A recent blog post by Wikibon (The 11 Largest Data Breaches in History) chronicles a series of the most recent information security events know as a data breach. A data breach is the unintentional release of sensitive information to an untrusted environment. Other terms for this phenomenon include [unintentional] information disclosure and data leakage.
Cost of Data Leakage on the Increase
A recent industry study estimated that the average cost of a data breach grew to $202 per record compromised, an increase of 2.5 percent since 2007 ($197 per record). The average total cost per reporting company was more than $6.6 million per breach. For large enterprises, data breaches often constitute an expensive headache in terms of direct costs, productivity loss, and a tarnished brand. For midtier organizations and smaller, a data breach may represent the end of business altogether. Even with these escalating costs and risks, the efforts of CEOs, enterprise security professionals, vendors, and standards bodies have yet to put in place the right set of solutions to prevent growth in data losses.
One Tool - The Open Security Foundation
Every day, project curators and volunteers at The Open Security Foundation search news feeds, blogs, and other sources looking for data breaches, new and old. They search for incidents that need to be updated, or incidents that are not yet in the database. They add what they find to a data loss database, mail out members, and Tweet the breach out to Twitter.
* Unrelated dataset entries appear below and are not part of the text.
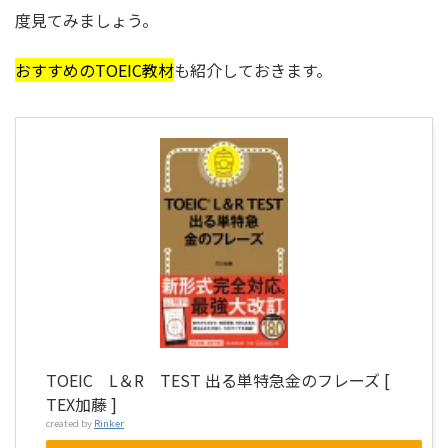
度見てみましょう。
おすすめのTOEIC教材
も紹介しておきます。
TOEIC L＆R TEST 出る単特急金のフレーズ [
TEX加藤 ]
created by
Rinker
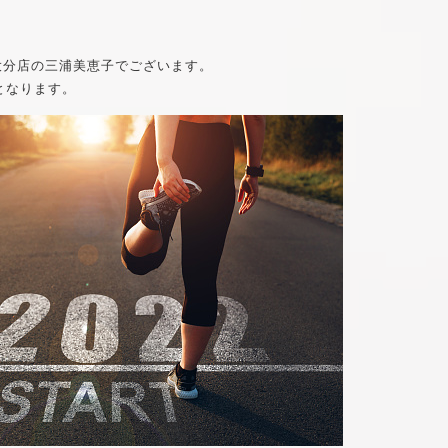
nca大分店の三浦美恵子でございます。
となります。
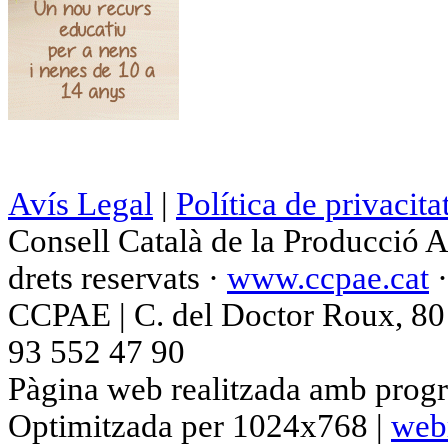
Avís Legal
|
Política de privacita
Consell Català de la Producció 
drets reservats ·
www.ccpae.cat
CCPAE | C. del Doctor Roux, 80 p
93 552 47 90
Pàgina web realitzada amb progr
Optimitzada per 1024x768 |
web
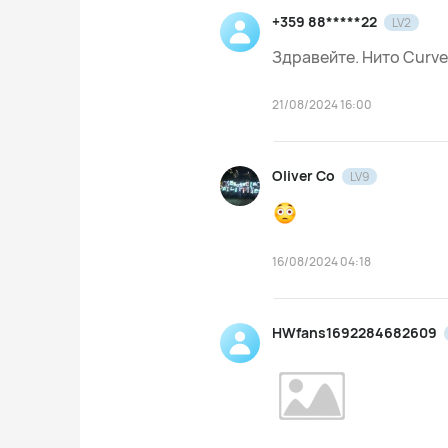
+359 88*****22
LV2
Здравейте. Нито Curve,
21/08/2024 16:00
Oliver Co
LV9
16/08/2024 04:18
HWfans1692284682609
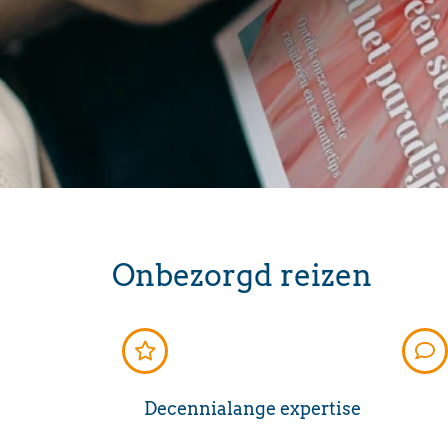
Onbezorgd reizen
Decennialange expertise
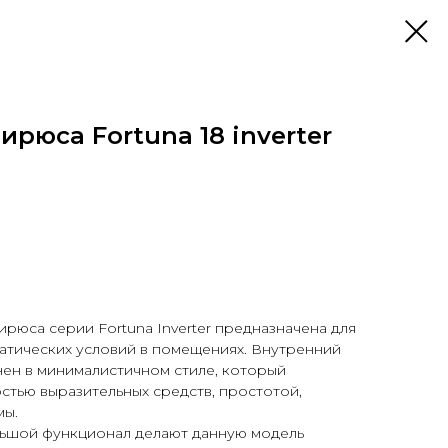
рюса Fortuna 18 inverter
Бирюса
серии Fortuna Inverter предназначена для
атических условий в помещениях. Внутренний
ен в минималистичном стиле, который
стью выразительных средств, простотой,
мы.
ьшой функционал делают данную модель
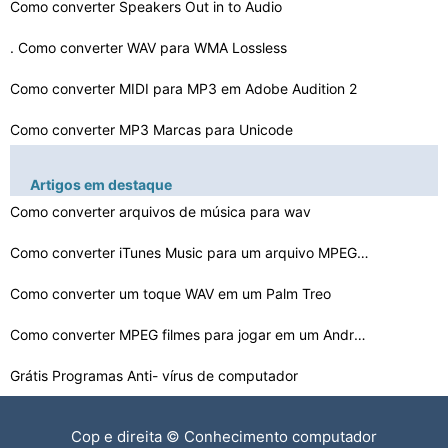
Como converter Speakers Out in to Audio
. Como converter WAV para WMA Lossless
Como converter MIDI para MP3 em Adobe Audition 2
Como converter MP3 Marcas para Unicode
Como converter Shockwave Flash to Video
Artigos em destaque
Como converter arquivos de música para wav
Como converter uma biblioteca de XML iTunes para um M3U…
Como faço para converter um arquivo Meta para MP3 ou F…
Como converter iTunes Music para um arquivo MPEG para u…
Como converter faixas estéreo para mono no Sonar
Como converter um toque WAV em um Palm Treo
Como converter Xvid para MP3
Como converter MPEG filmes para jogar em um Android
Grátis Programas Anti- vírus de computador
Como converter M4P para Flac
Cop e direita © Conhecimento computador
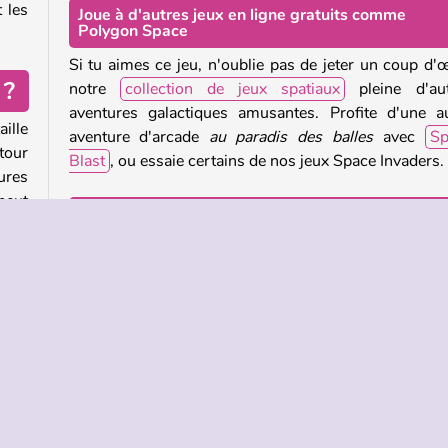
 les
Joue à d'autres jeux en ligne gratuits comme
Polygon Space
Si tu aimes ce jeu, n'oublie pas de jeter un coup d'œ
 ?
notre
collection de jeux spatiaux
pleine d'aut
aventures galactiques amusantes. Profite d'une a
ille
aventure d'arcade
au paradis des balles
avec
Sp
tour
Blast
, ou essaie certains de nos jeux Space Invaders.
ures
peut
Qui a créé Polygon Space ?
Polygon
Space
a été créé par Guangzhou Yomitoo.
seau
uis-
Quand Polygon Space est-il sorti ?
Ce jeu est sorti le 29 janvier 2026.
ment
pour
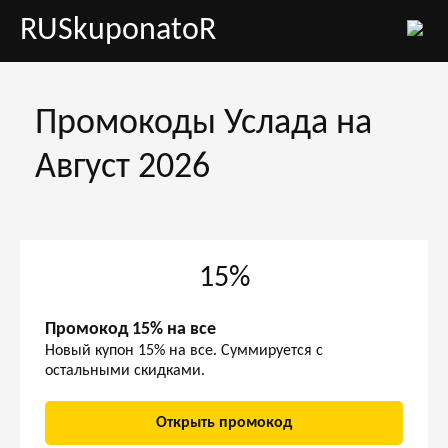
RUSkuponatoR
Промокоды Услада на
Август 2026
15%
Промокод 15% на все
Новый купон 15% на все. Суммируется с
остальными скидками.
Открыть промокод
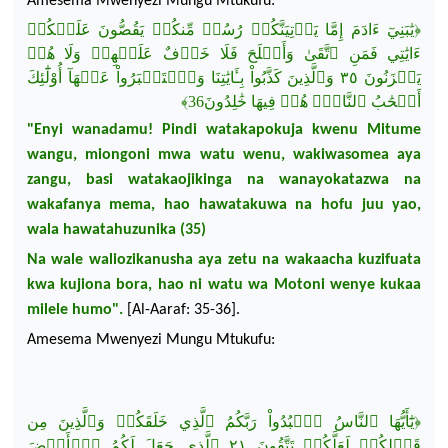
Amesema
Mwenyezi
Mungu Mtukufu:
عَلَيۡكُمۡ
يَقُصُّونَ
مِّنكُمۡ
رُسُلٞ
يَأۡتِيَنَّكُمۡ
ءَادَمَ إِمَّا
يَٰبَنِيٓ
﴿
ءَايَٰتِي
فَمَنِ
ٱتَّقَىٰ
وَأَصۡلَحَ
فَلَا
خَوۡفٌ
عَلَيۡهِمۡ
وَلَا
هُمۡ
أُوْلَٰٓئِكَ
عَنۡهَآ
وَٱسۡتَكۡبَرُواْ
بِـَٔايَٰتِنَا
كَذَّبُواْ
وَٱلَّذِينَ
٣٥
يَحۡزَنُونَ
﴾
فِيهَا خَٰلِدُونَ36
هُمۡ
ٱلنَّارِۖ
أَصۡحَٰبُ
"Enyi
wanadamu
! Pindi
watakapokuja
kwenu
Mitume
wangu
,
miongoni
mwa
watu
wenu
,
wakiwasomea
aya
zangu
,
basi
watakaojikinga
na
wanayokatazwa
na
wakafanya
mema
, hao
hawatakuwa
na
hofu
juu
yao
,
wala
hawatahuzunika
(35)
Na wale
waliozikanusha
aya
zetu
na
wakaacha
kuzifuata
kwa
kujiona
bora, hao
ni
watu
wa
Motoni
wenye
kukaa
milele
humo
".
[Al-Aaraf: 35-36].
Amesema
Mwenyezi
Mungu Mtukufu:
مِن
وَٱلَّذِينَ
خَلَقَكُمۡ
ٱلَّذِي
رَبَّكُمُ
ٱعۡبُدُواْ
ٱلنَّاسُ
يَٰٓأَيُّهَا
﴿
قَبۡلِكُمۡ
لَعَلَّكُمۡ
تَتَّقُونَ ٢١
ٱلَّذِي
جَعَلَ لَكُمُ
ٱلۡأَرۡضَ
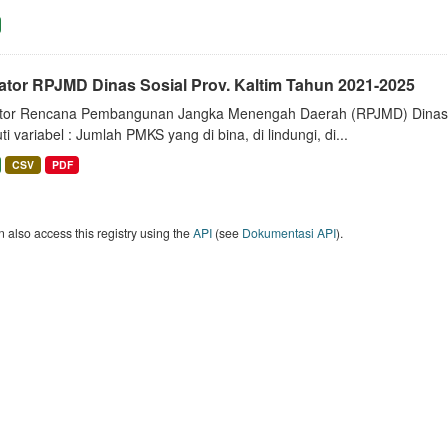
kator RPJMD Dinas Sosial Prov. Kaltim Tahun 2021-2025
ator Rencana Pembangunan Jangka Menengah Daerah (RPJMD) Dinas S
ti variabel : Jumlah PMKS yang di bina, di lindungi, di...
CSV
PDF
 also access this registry using the
API
(see
Dokumentasi API
).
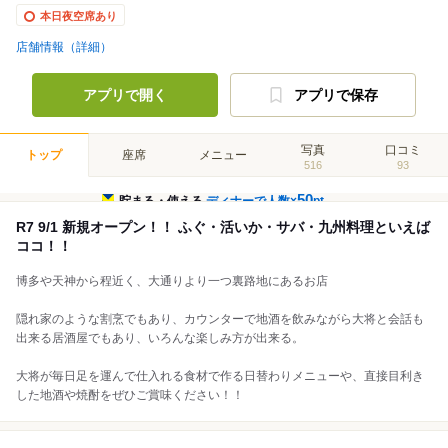
本日夜空席あり
店舗情報（詳細）
アプリで開く
アプリで保存
写真
口コミ
トップ
座席
メニュー
516
93
50
貯まる・使える
ディナーで人数×
pt
R7 9/1 新規オープン！！ ふぐ・活いか・サバ・九州料理といえば
ココ！！
博多や天神から程近く、大通りより一つ裏路地にあるお店
隠れ家のような割烹でもあり、カウンターで地酒を飲みながら大将と会話も
出来る居酒屋でもあり、いろんな楽しみ方が出来る。
大将が毎日足を運んで仕入れる食材で作る日替わりメニューや、直接目利き
した地酒や焼酎をぜひご賞味ください！！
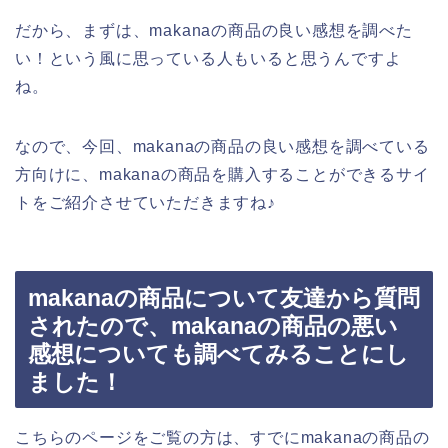
だから、まずは、makanaの商品の良い感想を調べた
い！という風に思っている人もいると思うんですよ
ね。
なので、今回、makanaの商品の良い感想を調べている
方向けに、makanaの商品を購入することができるサイ
トをご紹介させていただきますね♪
makanaの商品について友達から質問
されたので、makanaの商品の悪い
感想についても調べてみることにし
ました！
こちらのページをご覧の方は、すでにmakanaの商品の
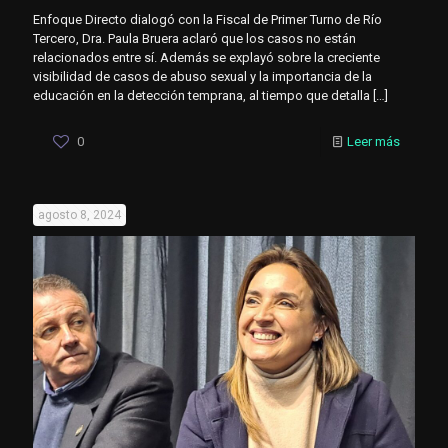
Enfoque Directo dialogó con la Fiscal de Primer Turno de Río
Tercero, Dra. Paula Bruera aclaró que los casos no están
relacionados entre sí. Además se explayó sobre la creciente
visibilidad de casos de abuso sexual y la importancia de la
educación en la detección temprana, al tiempo que detalla
[…]
0
Leer más
agosto 8, 2024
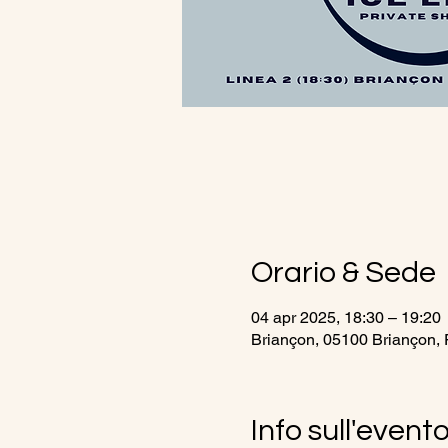
Orario & Sede
04 apr 2025, 18:30 – 19:20
Briançon, 05100 Briançon, 
Info sull'event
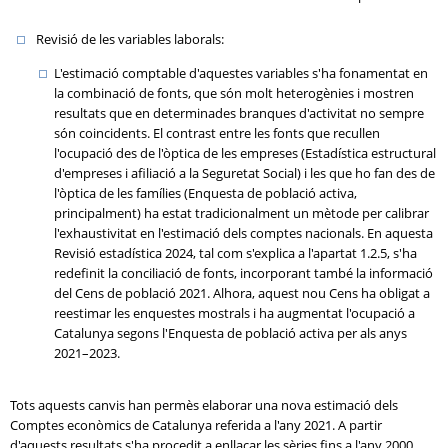
Revisió de les variables laborals:
L'estimació comptable d'aquestes variables s'ha fonamentat en
la combinació de fonts, que són molt heterogènies i mostren
resultats que en determinades branques d'activitat no sempre
són coincidents. El contrast entre les fonts que recullen
l'ocupació des de l'òptica de les empreses (Estadística estructural
d'empreses i afiliació a la Seguretat Social) i les que ho fan des de
l'òptica de les famílies (Enquesta de població activa,
principalment) ha estat tradicionalment un mètode per calibrar
l'exhaustivitat en l'estimació dels comptes nacionals. En aquesta
Revisió estadística 2024, tal com s'explica a l'apartat 1.2.5, s'ha
redefinit la conciliació de fonts, incorporant també la informació
del Cens de població 2021. Alhora, aquest nou Cens ha obligat a
reestimar les enquestes mostrals i ha augmentat l'ocupació a
Catalunya segons l'Enquesta de població activa per als anys
2021–2023.
Tots aquests canvis han permès elaborar una nova estimació dels
Comptes econòmics de Catalunya referida a l'any 2021. A partir
d'aquests resultats s'ha procedit a enllaçar les sèries fins a l'any 2000.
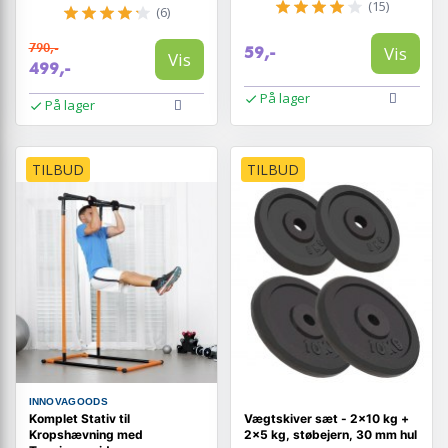
(15)
(6)
790,-
Vis
59,-
Vis
499,-
På lager
På lager
TILBUD
TILBUD
INNOVAGOODS
Komplet Stativ til
Vægtskiver sæt - 2×10 kg +
Kropshævning med
2×5 kg, støbejern, 30 mm hul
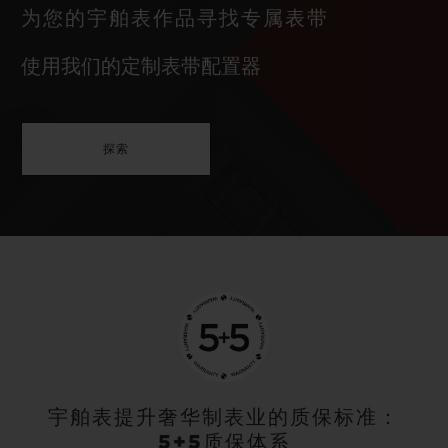
为您的宇舶表作品寻找专属表带
使用我们的定制表带配置器
探索
宇舶表提升奢华制表业的质保标准：
5+5质保体系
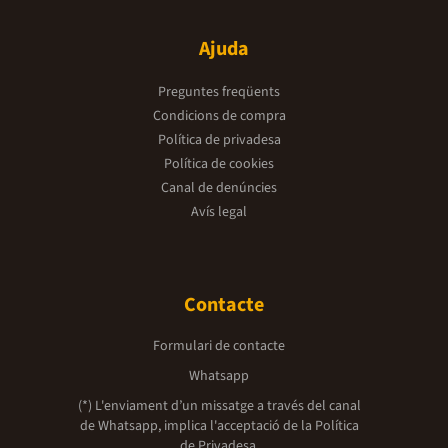
Ajuda
Preguntes freqüents
Condicions de compra
Política de privadesa
Política de cookies
Canal de denúncies
Avís legal
Contacte
Formulari de contacte
Whatsapp
(*) L'enviament d’un missatge a través del canal
de Whatsapp, implica l'acceptació de la
Política
de Privadesa.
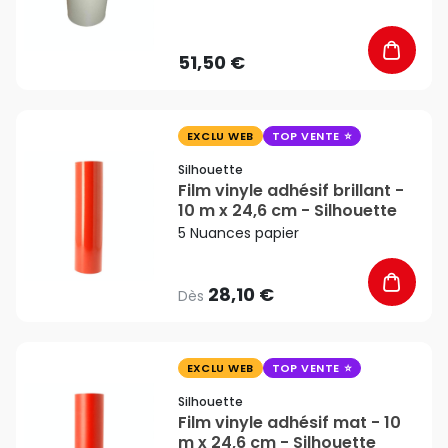
cm x 50 m - Silhouette
51,50 €
favorite_border
EXCLU WEB
TOP VENTE
Silhouette
Film vinyle adhésif brillant -
10 m x 24,6 cm - Silhouette
5 Nuances papier
28,10 €
Dès
favorite_border
EXCLU WEB
TOP VENTE
Silhouette
Film vinyle adhésif mat - 10
m x 24,6 cm - Silhouette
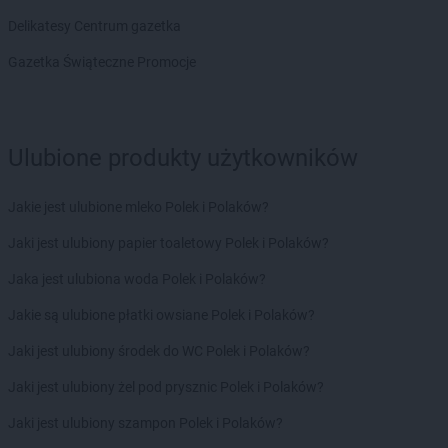
ROSSMANN
Czeladź
Delikatesy Centrum gazetka
ROSSMANN
Czernichów
ROSSMANN
Czerniejewo
Gazetka Świąteczne Promocje
ROSSMANN
Czernikowo
ROSSMANN
Czersk
ROSSMANN
Czerwionka-Leszczyny
ROSSMANN
Częstochowa
Ulubione produkty użytkowników
ROSSMANN
Człuchów
Jakie jest ulubione mleko Polek i Polaków?
ROSSMANN
Dąbrowa Białostocka
ROSSMANN
Dąbrowa Górnicza
Jaki jest ulubiony papier toaletowy Polek i Polaków?
ROSSMANN
Dąbrowa Tarnowska
Jaka jest ulubiona woda Polek i Polaków?
ROSSMANN
Dąbrówka
ROSSMANN
Darłowo
Jakie są ulubione płatki owsiane Polek i Polaków?
ROSSMANN
Dawidy Bankowe
Jaki jest ulubiony środek do WC Polek i Polaków?
ROSSMANN
Dębe Wielkie
ROSSMANN
Dębica
Jaki jest ulubiony żel pod prysznic Polek i Polaków?
ROSSMANN
Dęblin
Jaki jest ulubiony szampon Polek i Polaków?
ROSSMANN
Dębno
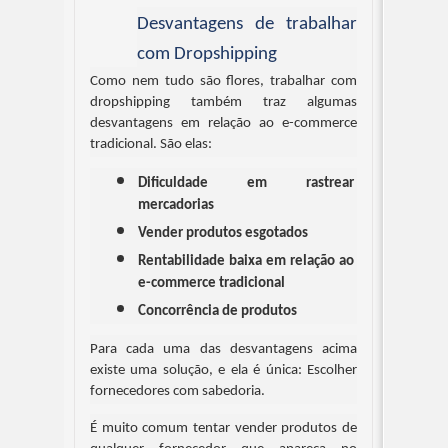
Desvantagens de trabalhar 
com Dropshipping
Como nem tudo são flores, trabalhar com 
dropshipping também traz algumas 
desvantagens em relação ao e-commerce 
tradicional. São elas:
Dificuldade em rastrear 
mercadorias
Vender produtos esgotados
Rentabilidade baixa em relação ao 
e-commerce tradicional
Concorrência de produtos
Para cada uma das desvantagens acima 
existe uma solução, e ela é única: Escolher 
fornecedores com sabedoria.
É muito comum tentar vender produtos de 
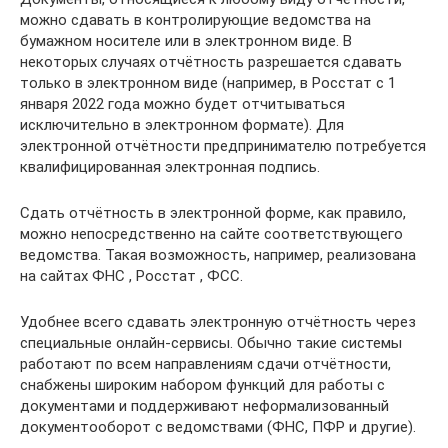
можно сдавать в контролирующие ведомства на
бумажном носителе или в электронном виде. В
некоторых случаях отчётность разрешается сдавать
только в электронном виде (например, в Росстат с 1
января 2022 года можно будет отчитываться
исключительно в электронном формате). Для
электронной отчётности предпринимателю потребуется
квалифицированная электронная подпись.
Сдать отчётность в электронной форме, как правило,
можно непосредственно на сайте соответствующего
ведомства. Такая возможность, например, реализована
на сайтах ФНС , Росстат , ФСС.
Удобнее всего сдавать электронную отчётность через
специальные онлайн-сервисы. Обычно такие системы
работают по всем направлениям сдачи отчётности,
снабжены широким набором функций для работы с
документами и поддерживают неформализованный
документооборот с ведомствами (ФНС, ПФР и другие).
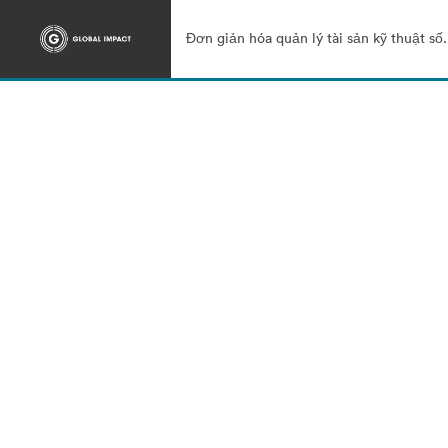
Đơn giản hóa quản lý tài sản kỹ thuật số.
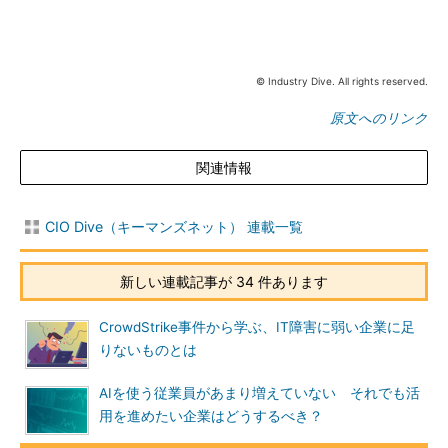
© Industry Dive. All rights reserved.
原文へのリンク
関連情報
CIO Dive（キーマンズネット） 連載一覧
新しい連載記事が 34 件あります
CrowdStrike事件から学ぶ、IT障害に弱い企業に足
りないものとは
AIを使う従業員があまり増えていない それでも活
用を進めたい企業はどうするべき？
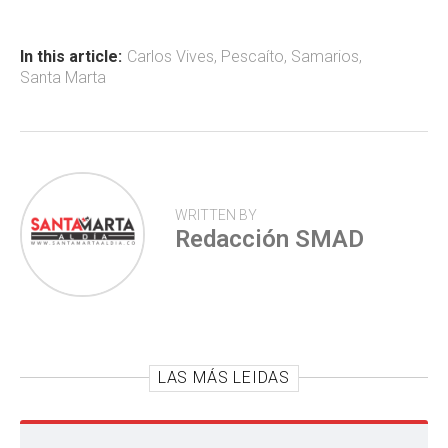
o
A
ar
ok
p
tir
In this article:
Carlos Vives
,
Pescaíto
,
Samarios
,
Santa Marta
p
WRITTEN BY
Redacción SMAD
LAS MÁS LEIDAS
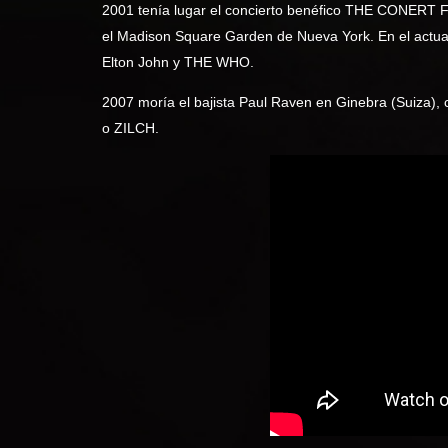
2001 tenía lugar el concierto benéfico THE CONERT 
el Madison Square Garden de Nueva York. En el actuaron
Elton John y THE WHO.
2007 moría el bajista Paul Raven en Ginebra (Suiza)
o ZILCH.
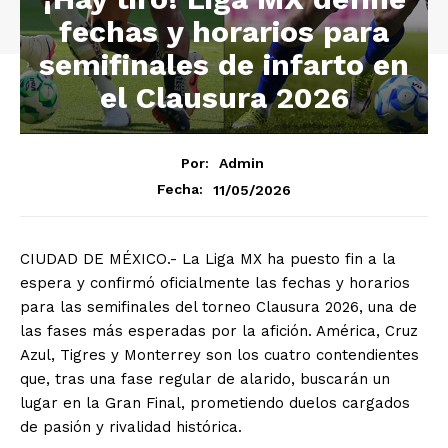
fechas y horarios para
semifinales de infarto en
el Clausura 2026
Por:
Admin
11/05/2026
Fecha:
CIUDAD DE MÉXICO.- La Liga MX ha puesto fin a la
espera y confirmó oficialmente las fechas y horarios
para las semifinales del torneo Clausura 2026, una de
las fases más esperadas por la afición. América, Cruz
Azul, Tigres y Monterrey son los cuatro contendientes
que, tras una fase regular de alarido, buscarán un
lugar en la Gran Final, prometiendo duelos cargados
de pasión y rivalidad histórica.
The goals of the OSF are to:
- Improve awareness of data security and identity theft threats to consumers;
- Provide accurate, no bias statistics to the industry to assist in risk management decision-making;
- Provide trend data to help inform consumer protection regulations and assist legislators and citizens in measuring the effectiveness of breach notification laws, and;
- Gain a better understanding of the effects of, and effectiveness of data-breach controls.
Action Item: More attention and innovation is needed to properly control and manage the confidentiality, integrity, and availability of corporate and personal information. CIOs and CISOs should integrate the data of the Open Security Foundation into their overall information assurance strategy and use this to inform the deployment of firewalls, DLP filters, database security, and auditing systems, PCI compliance reviews, encryption technologies, and other tools to effectively slow the flow of privileged information to the outside world.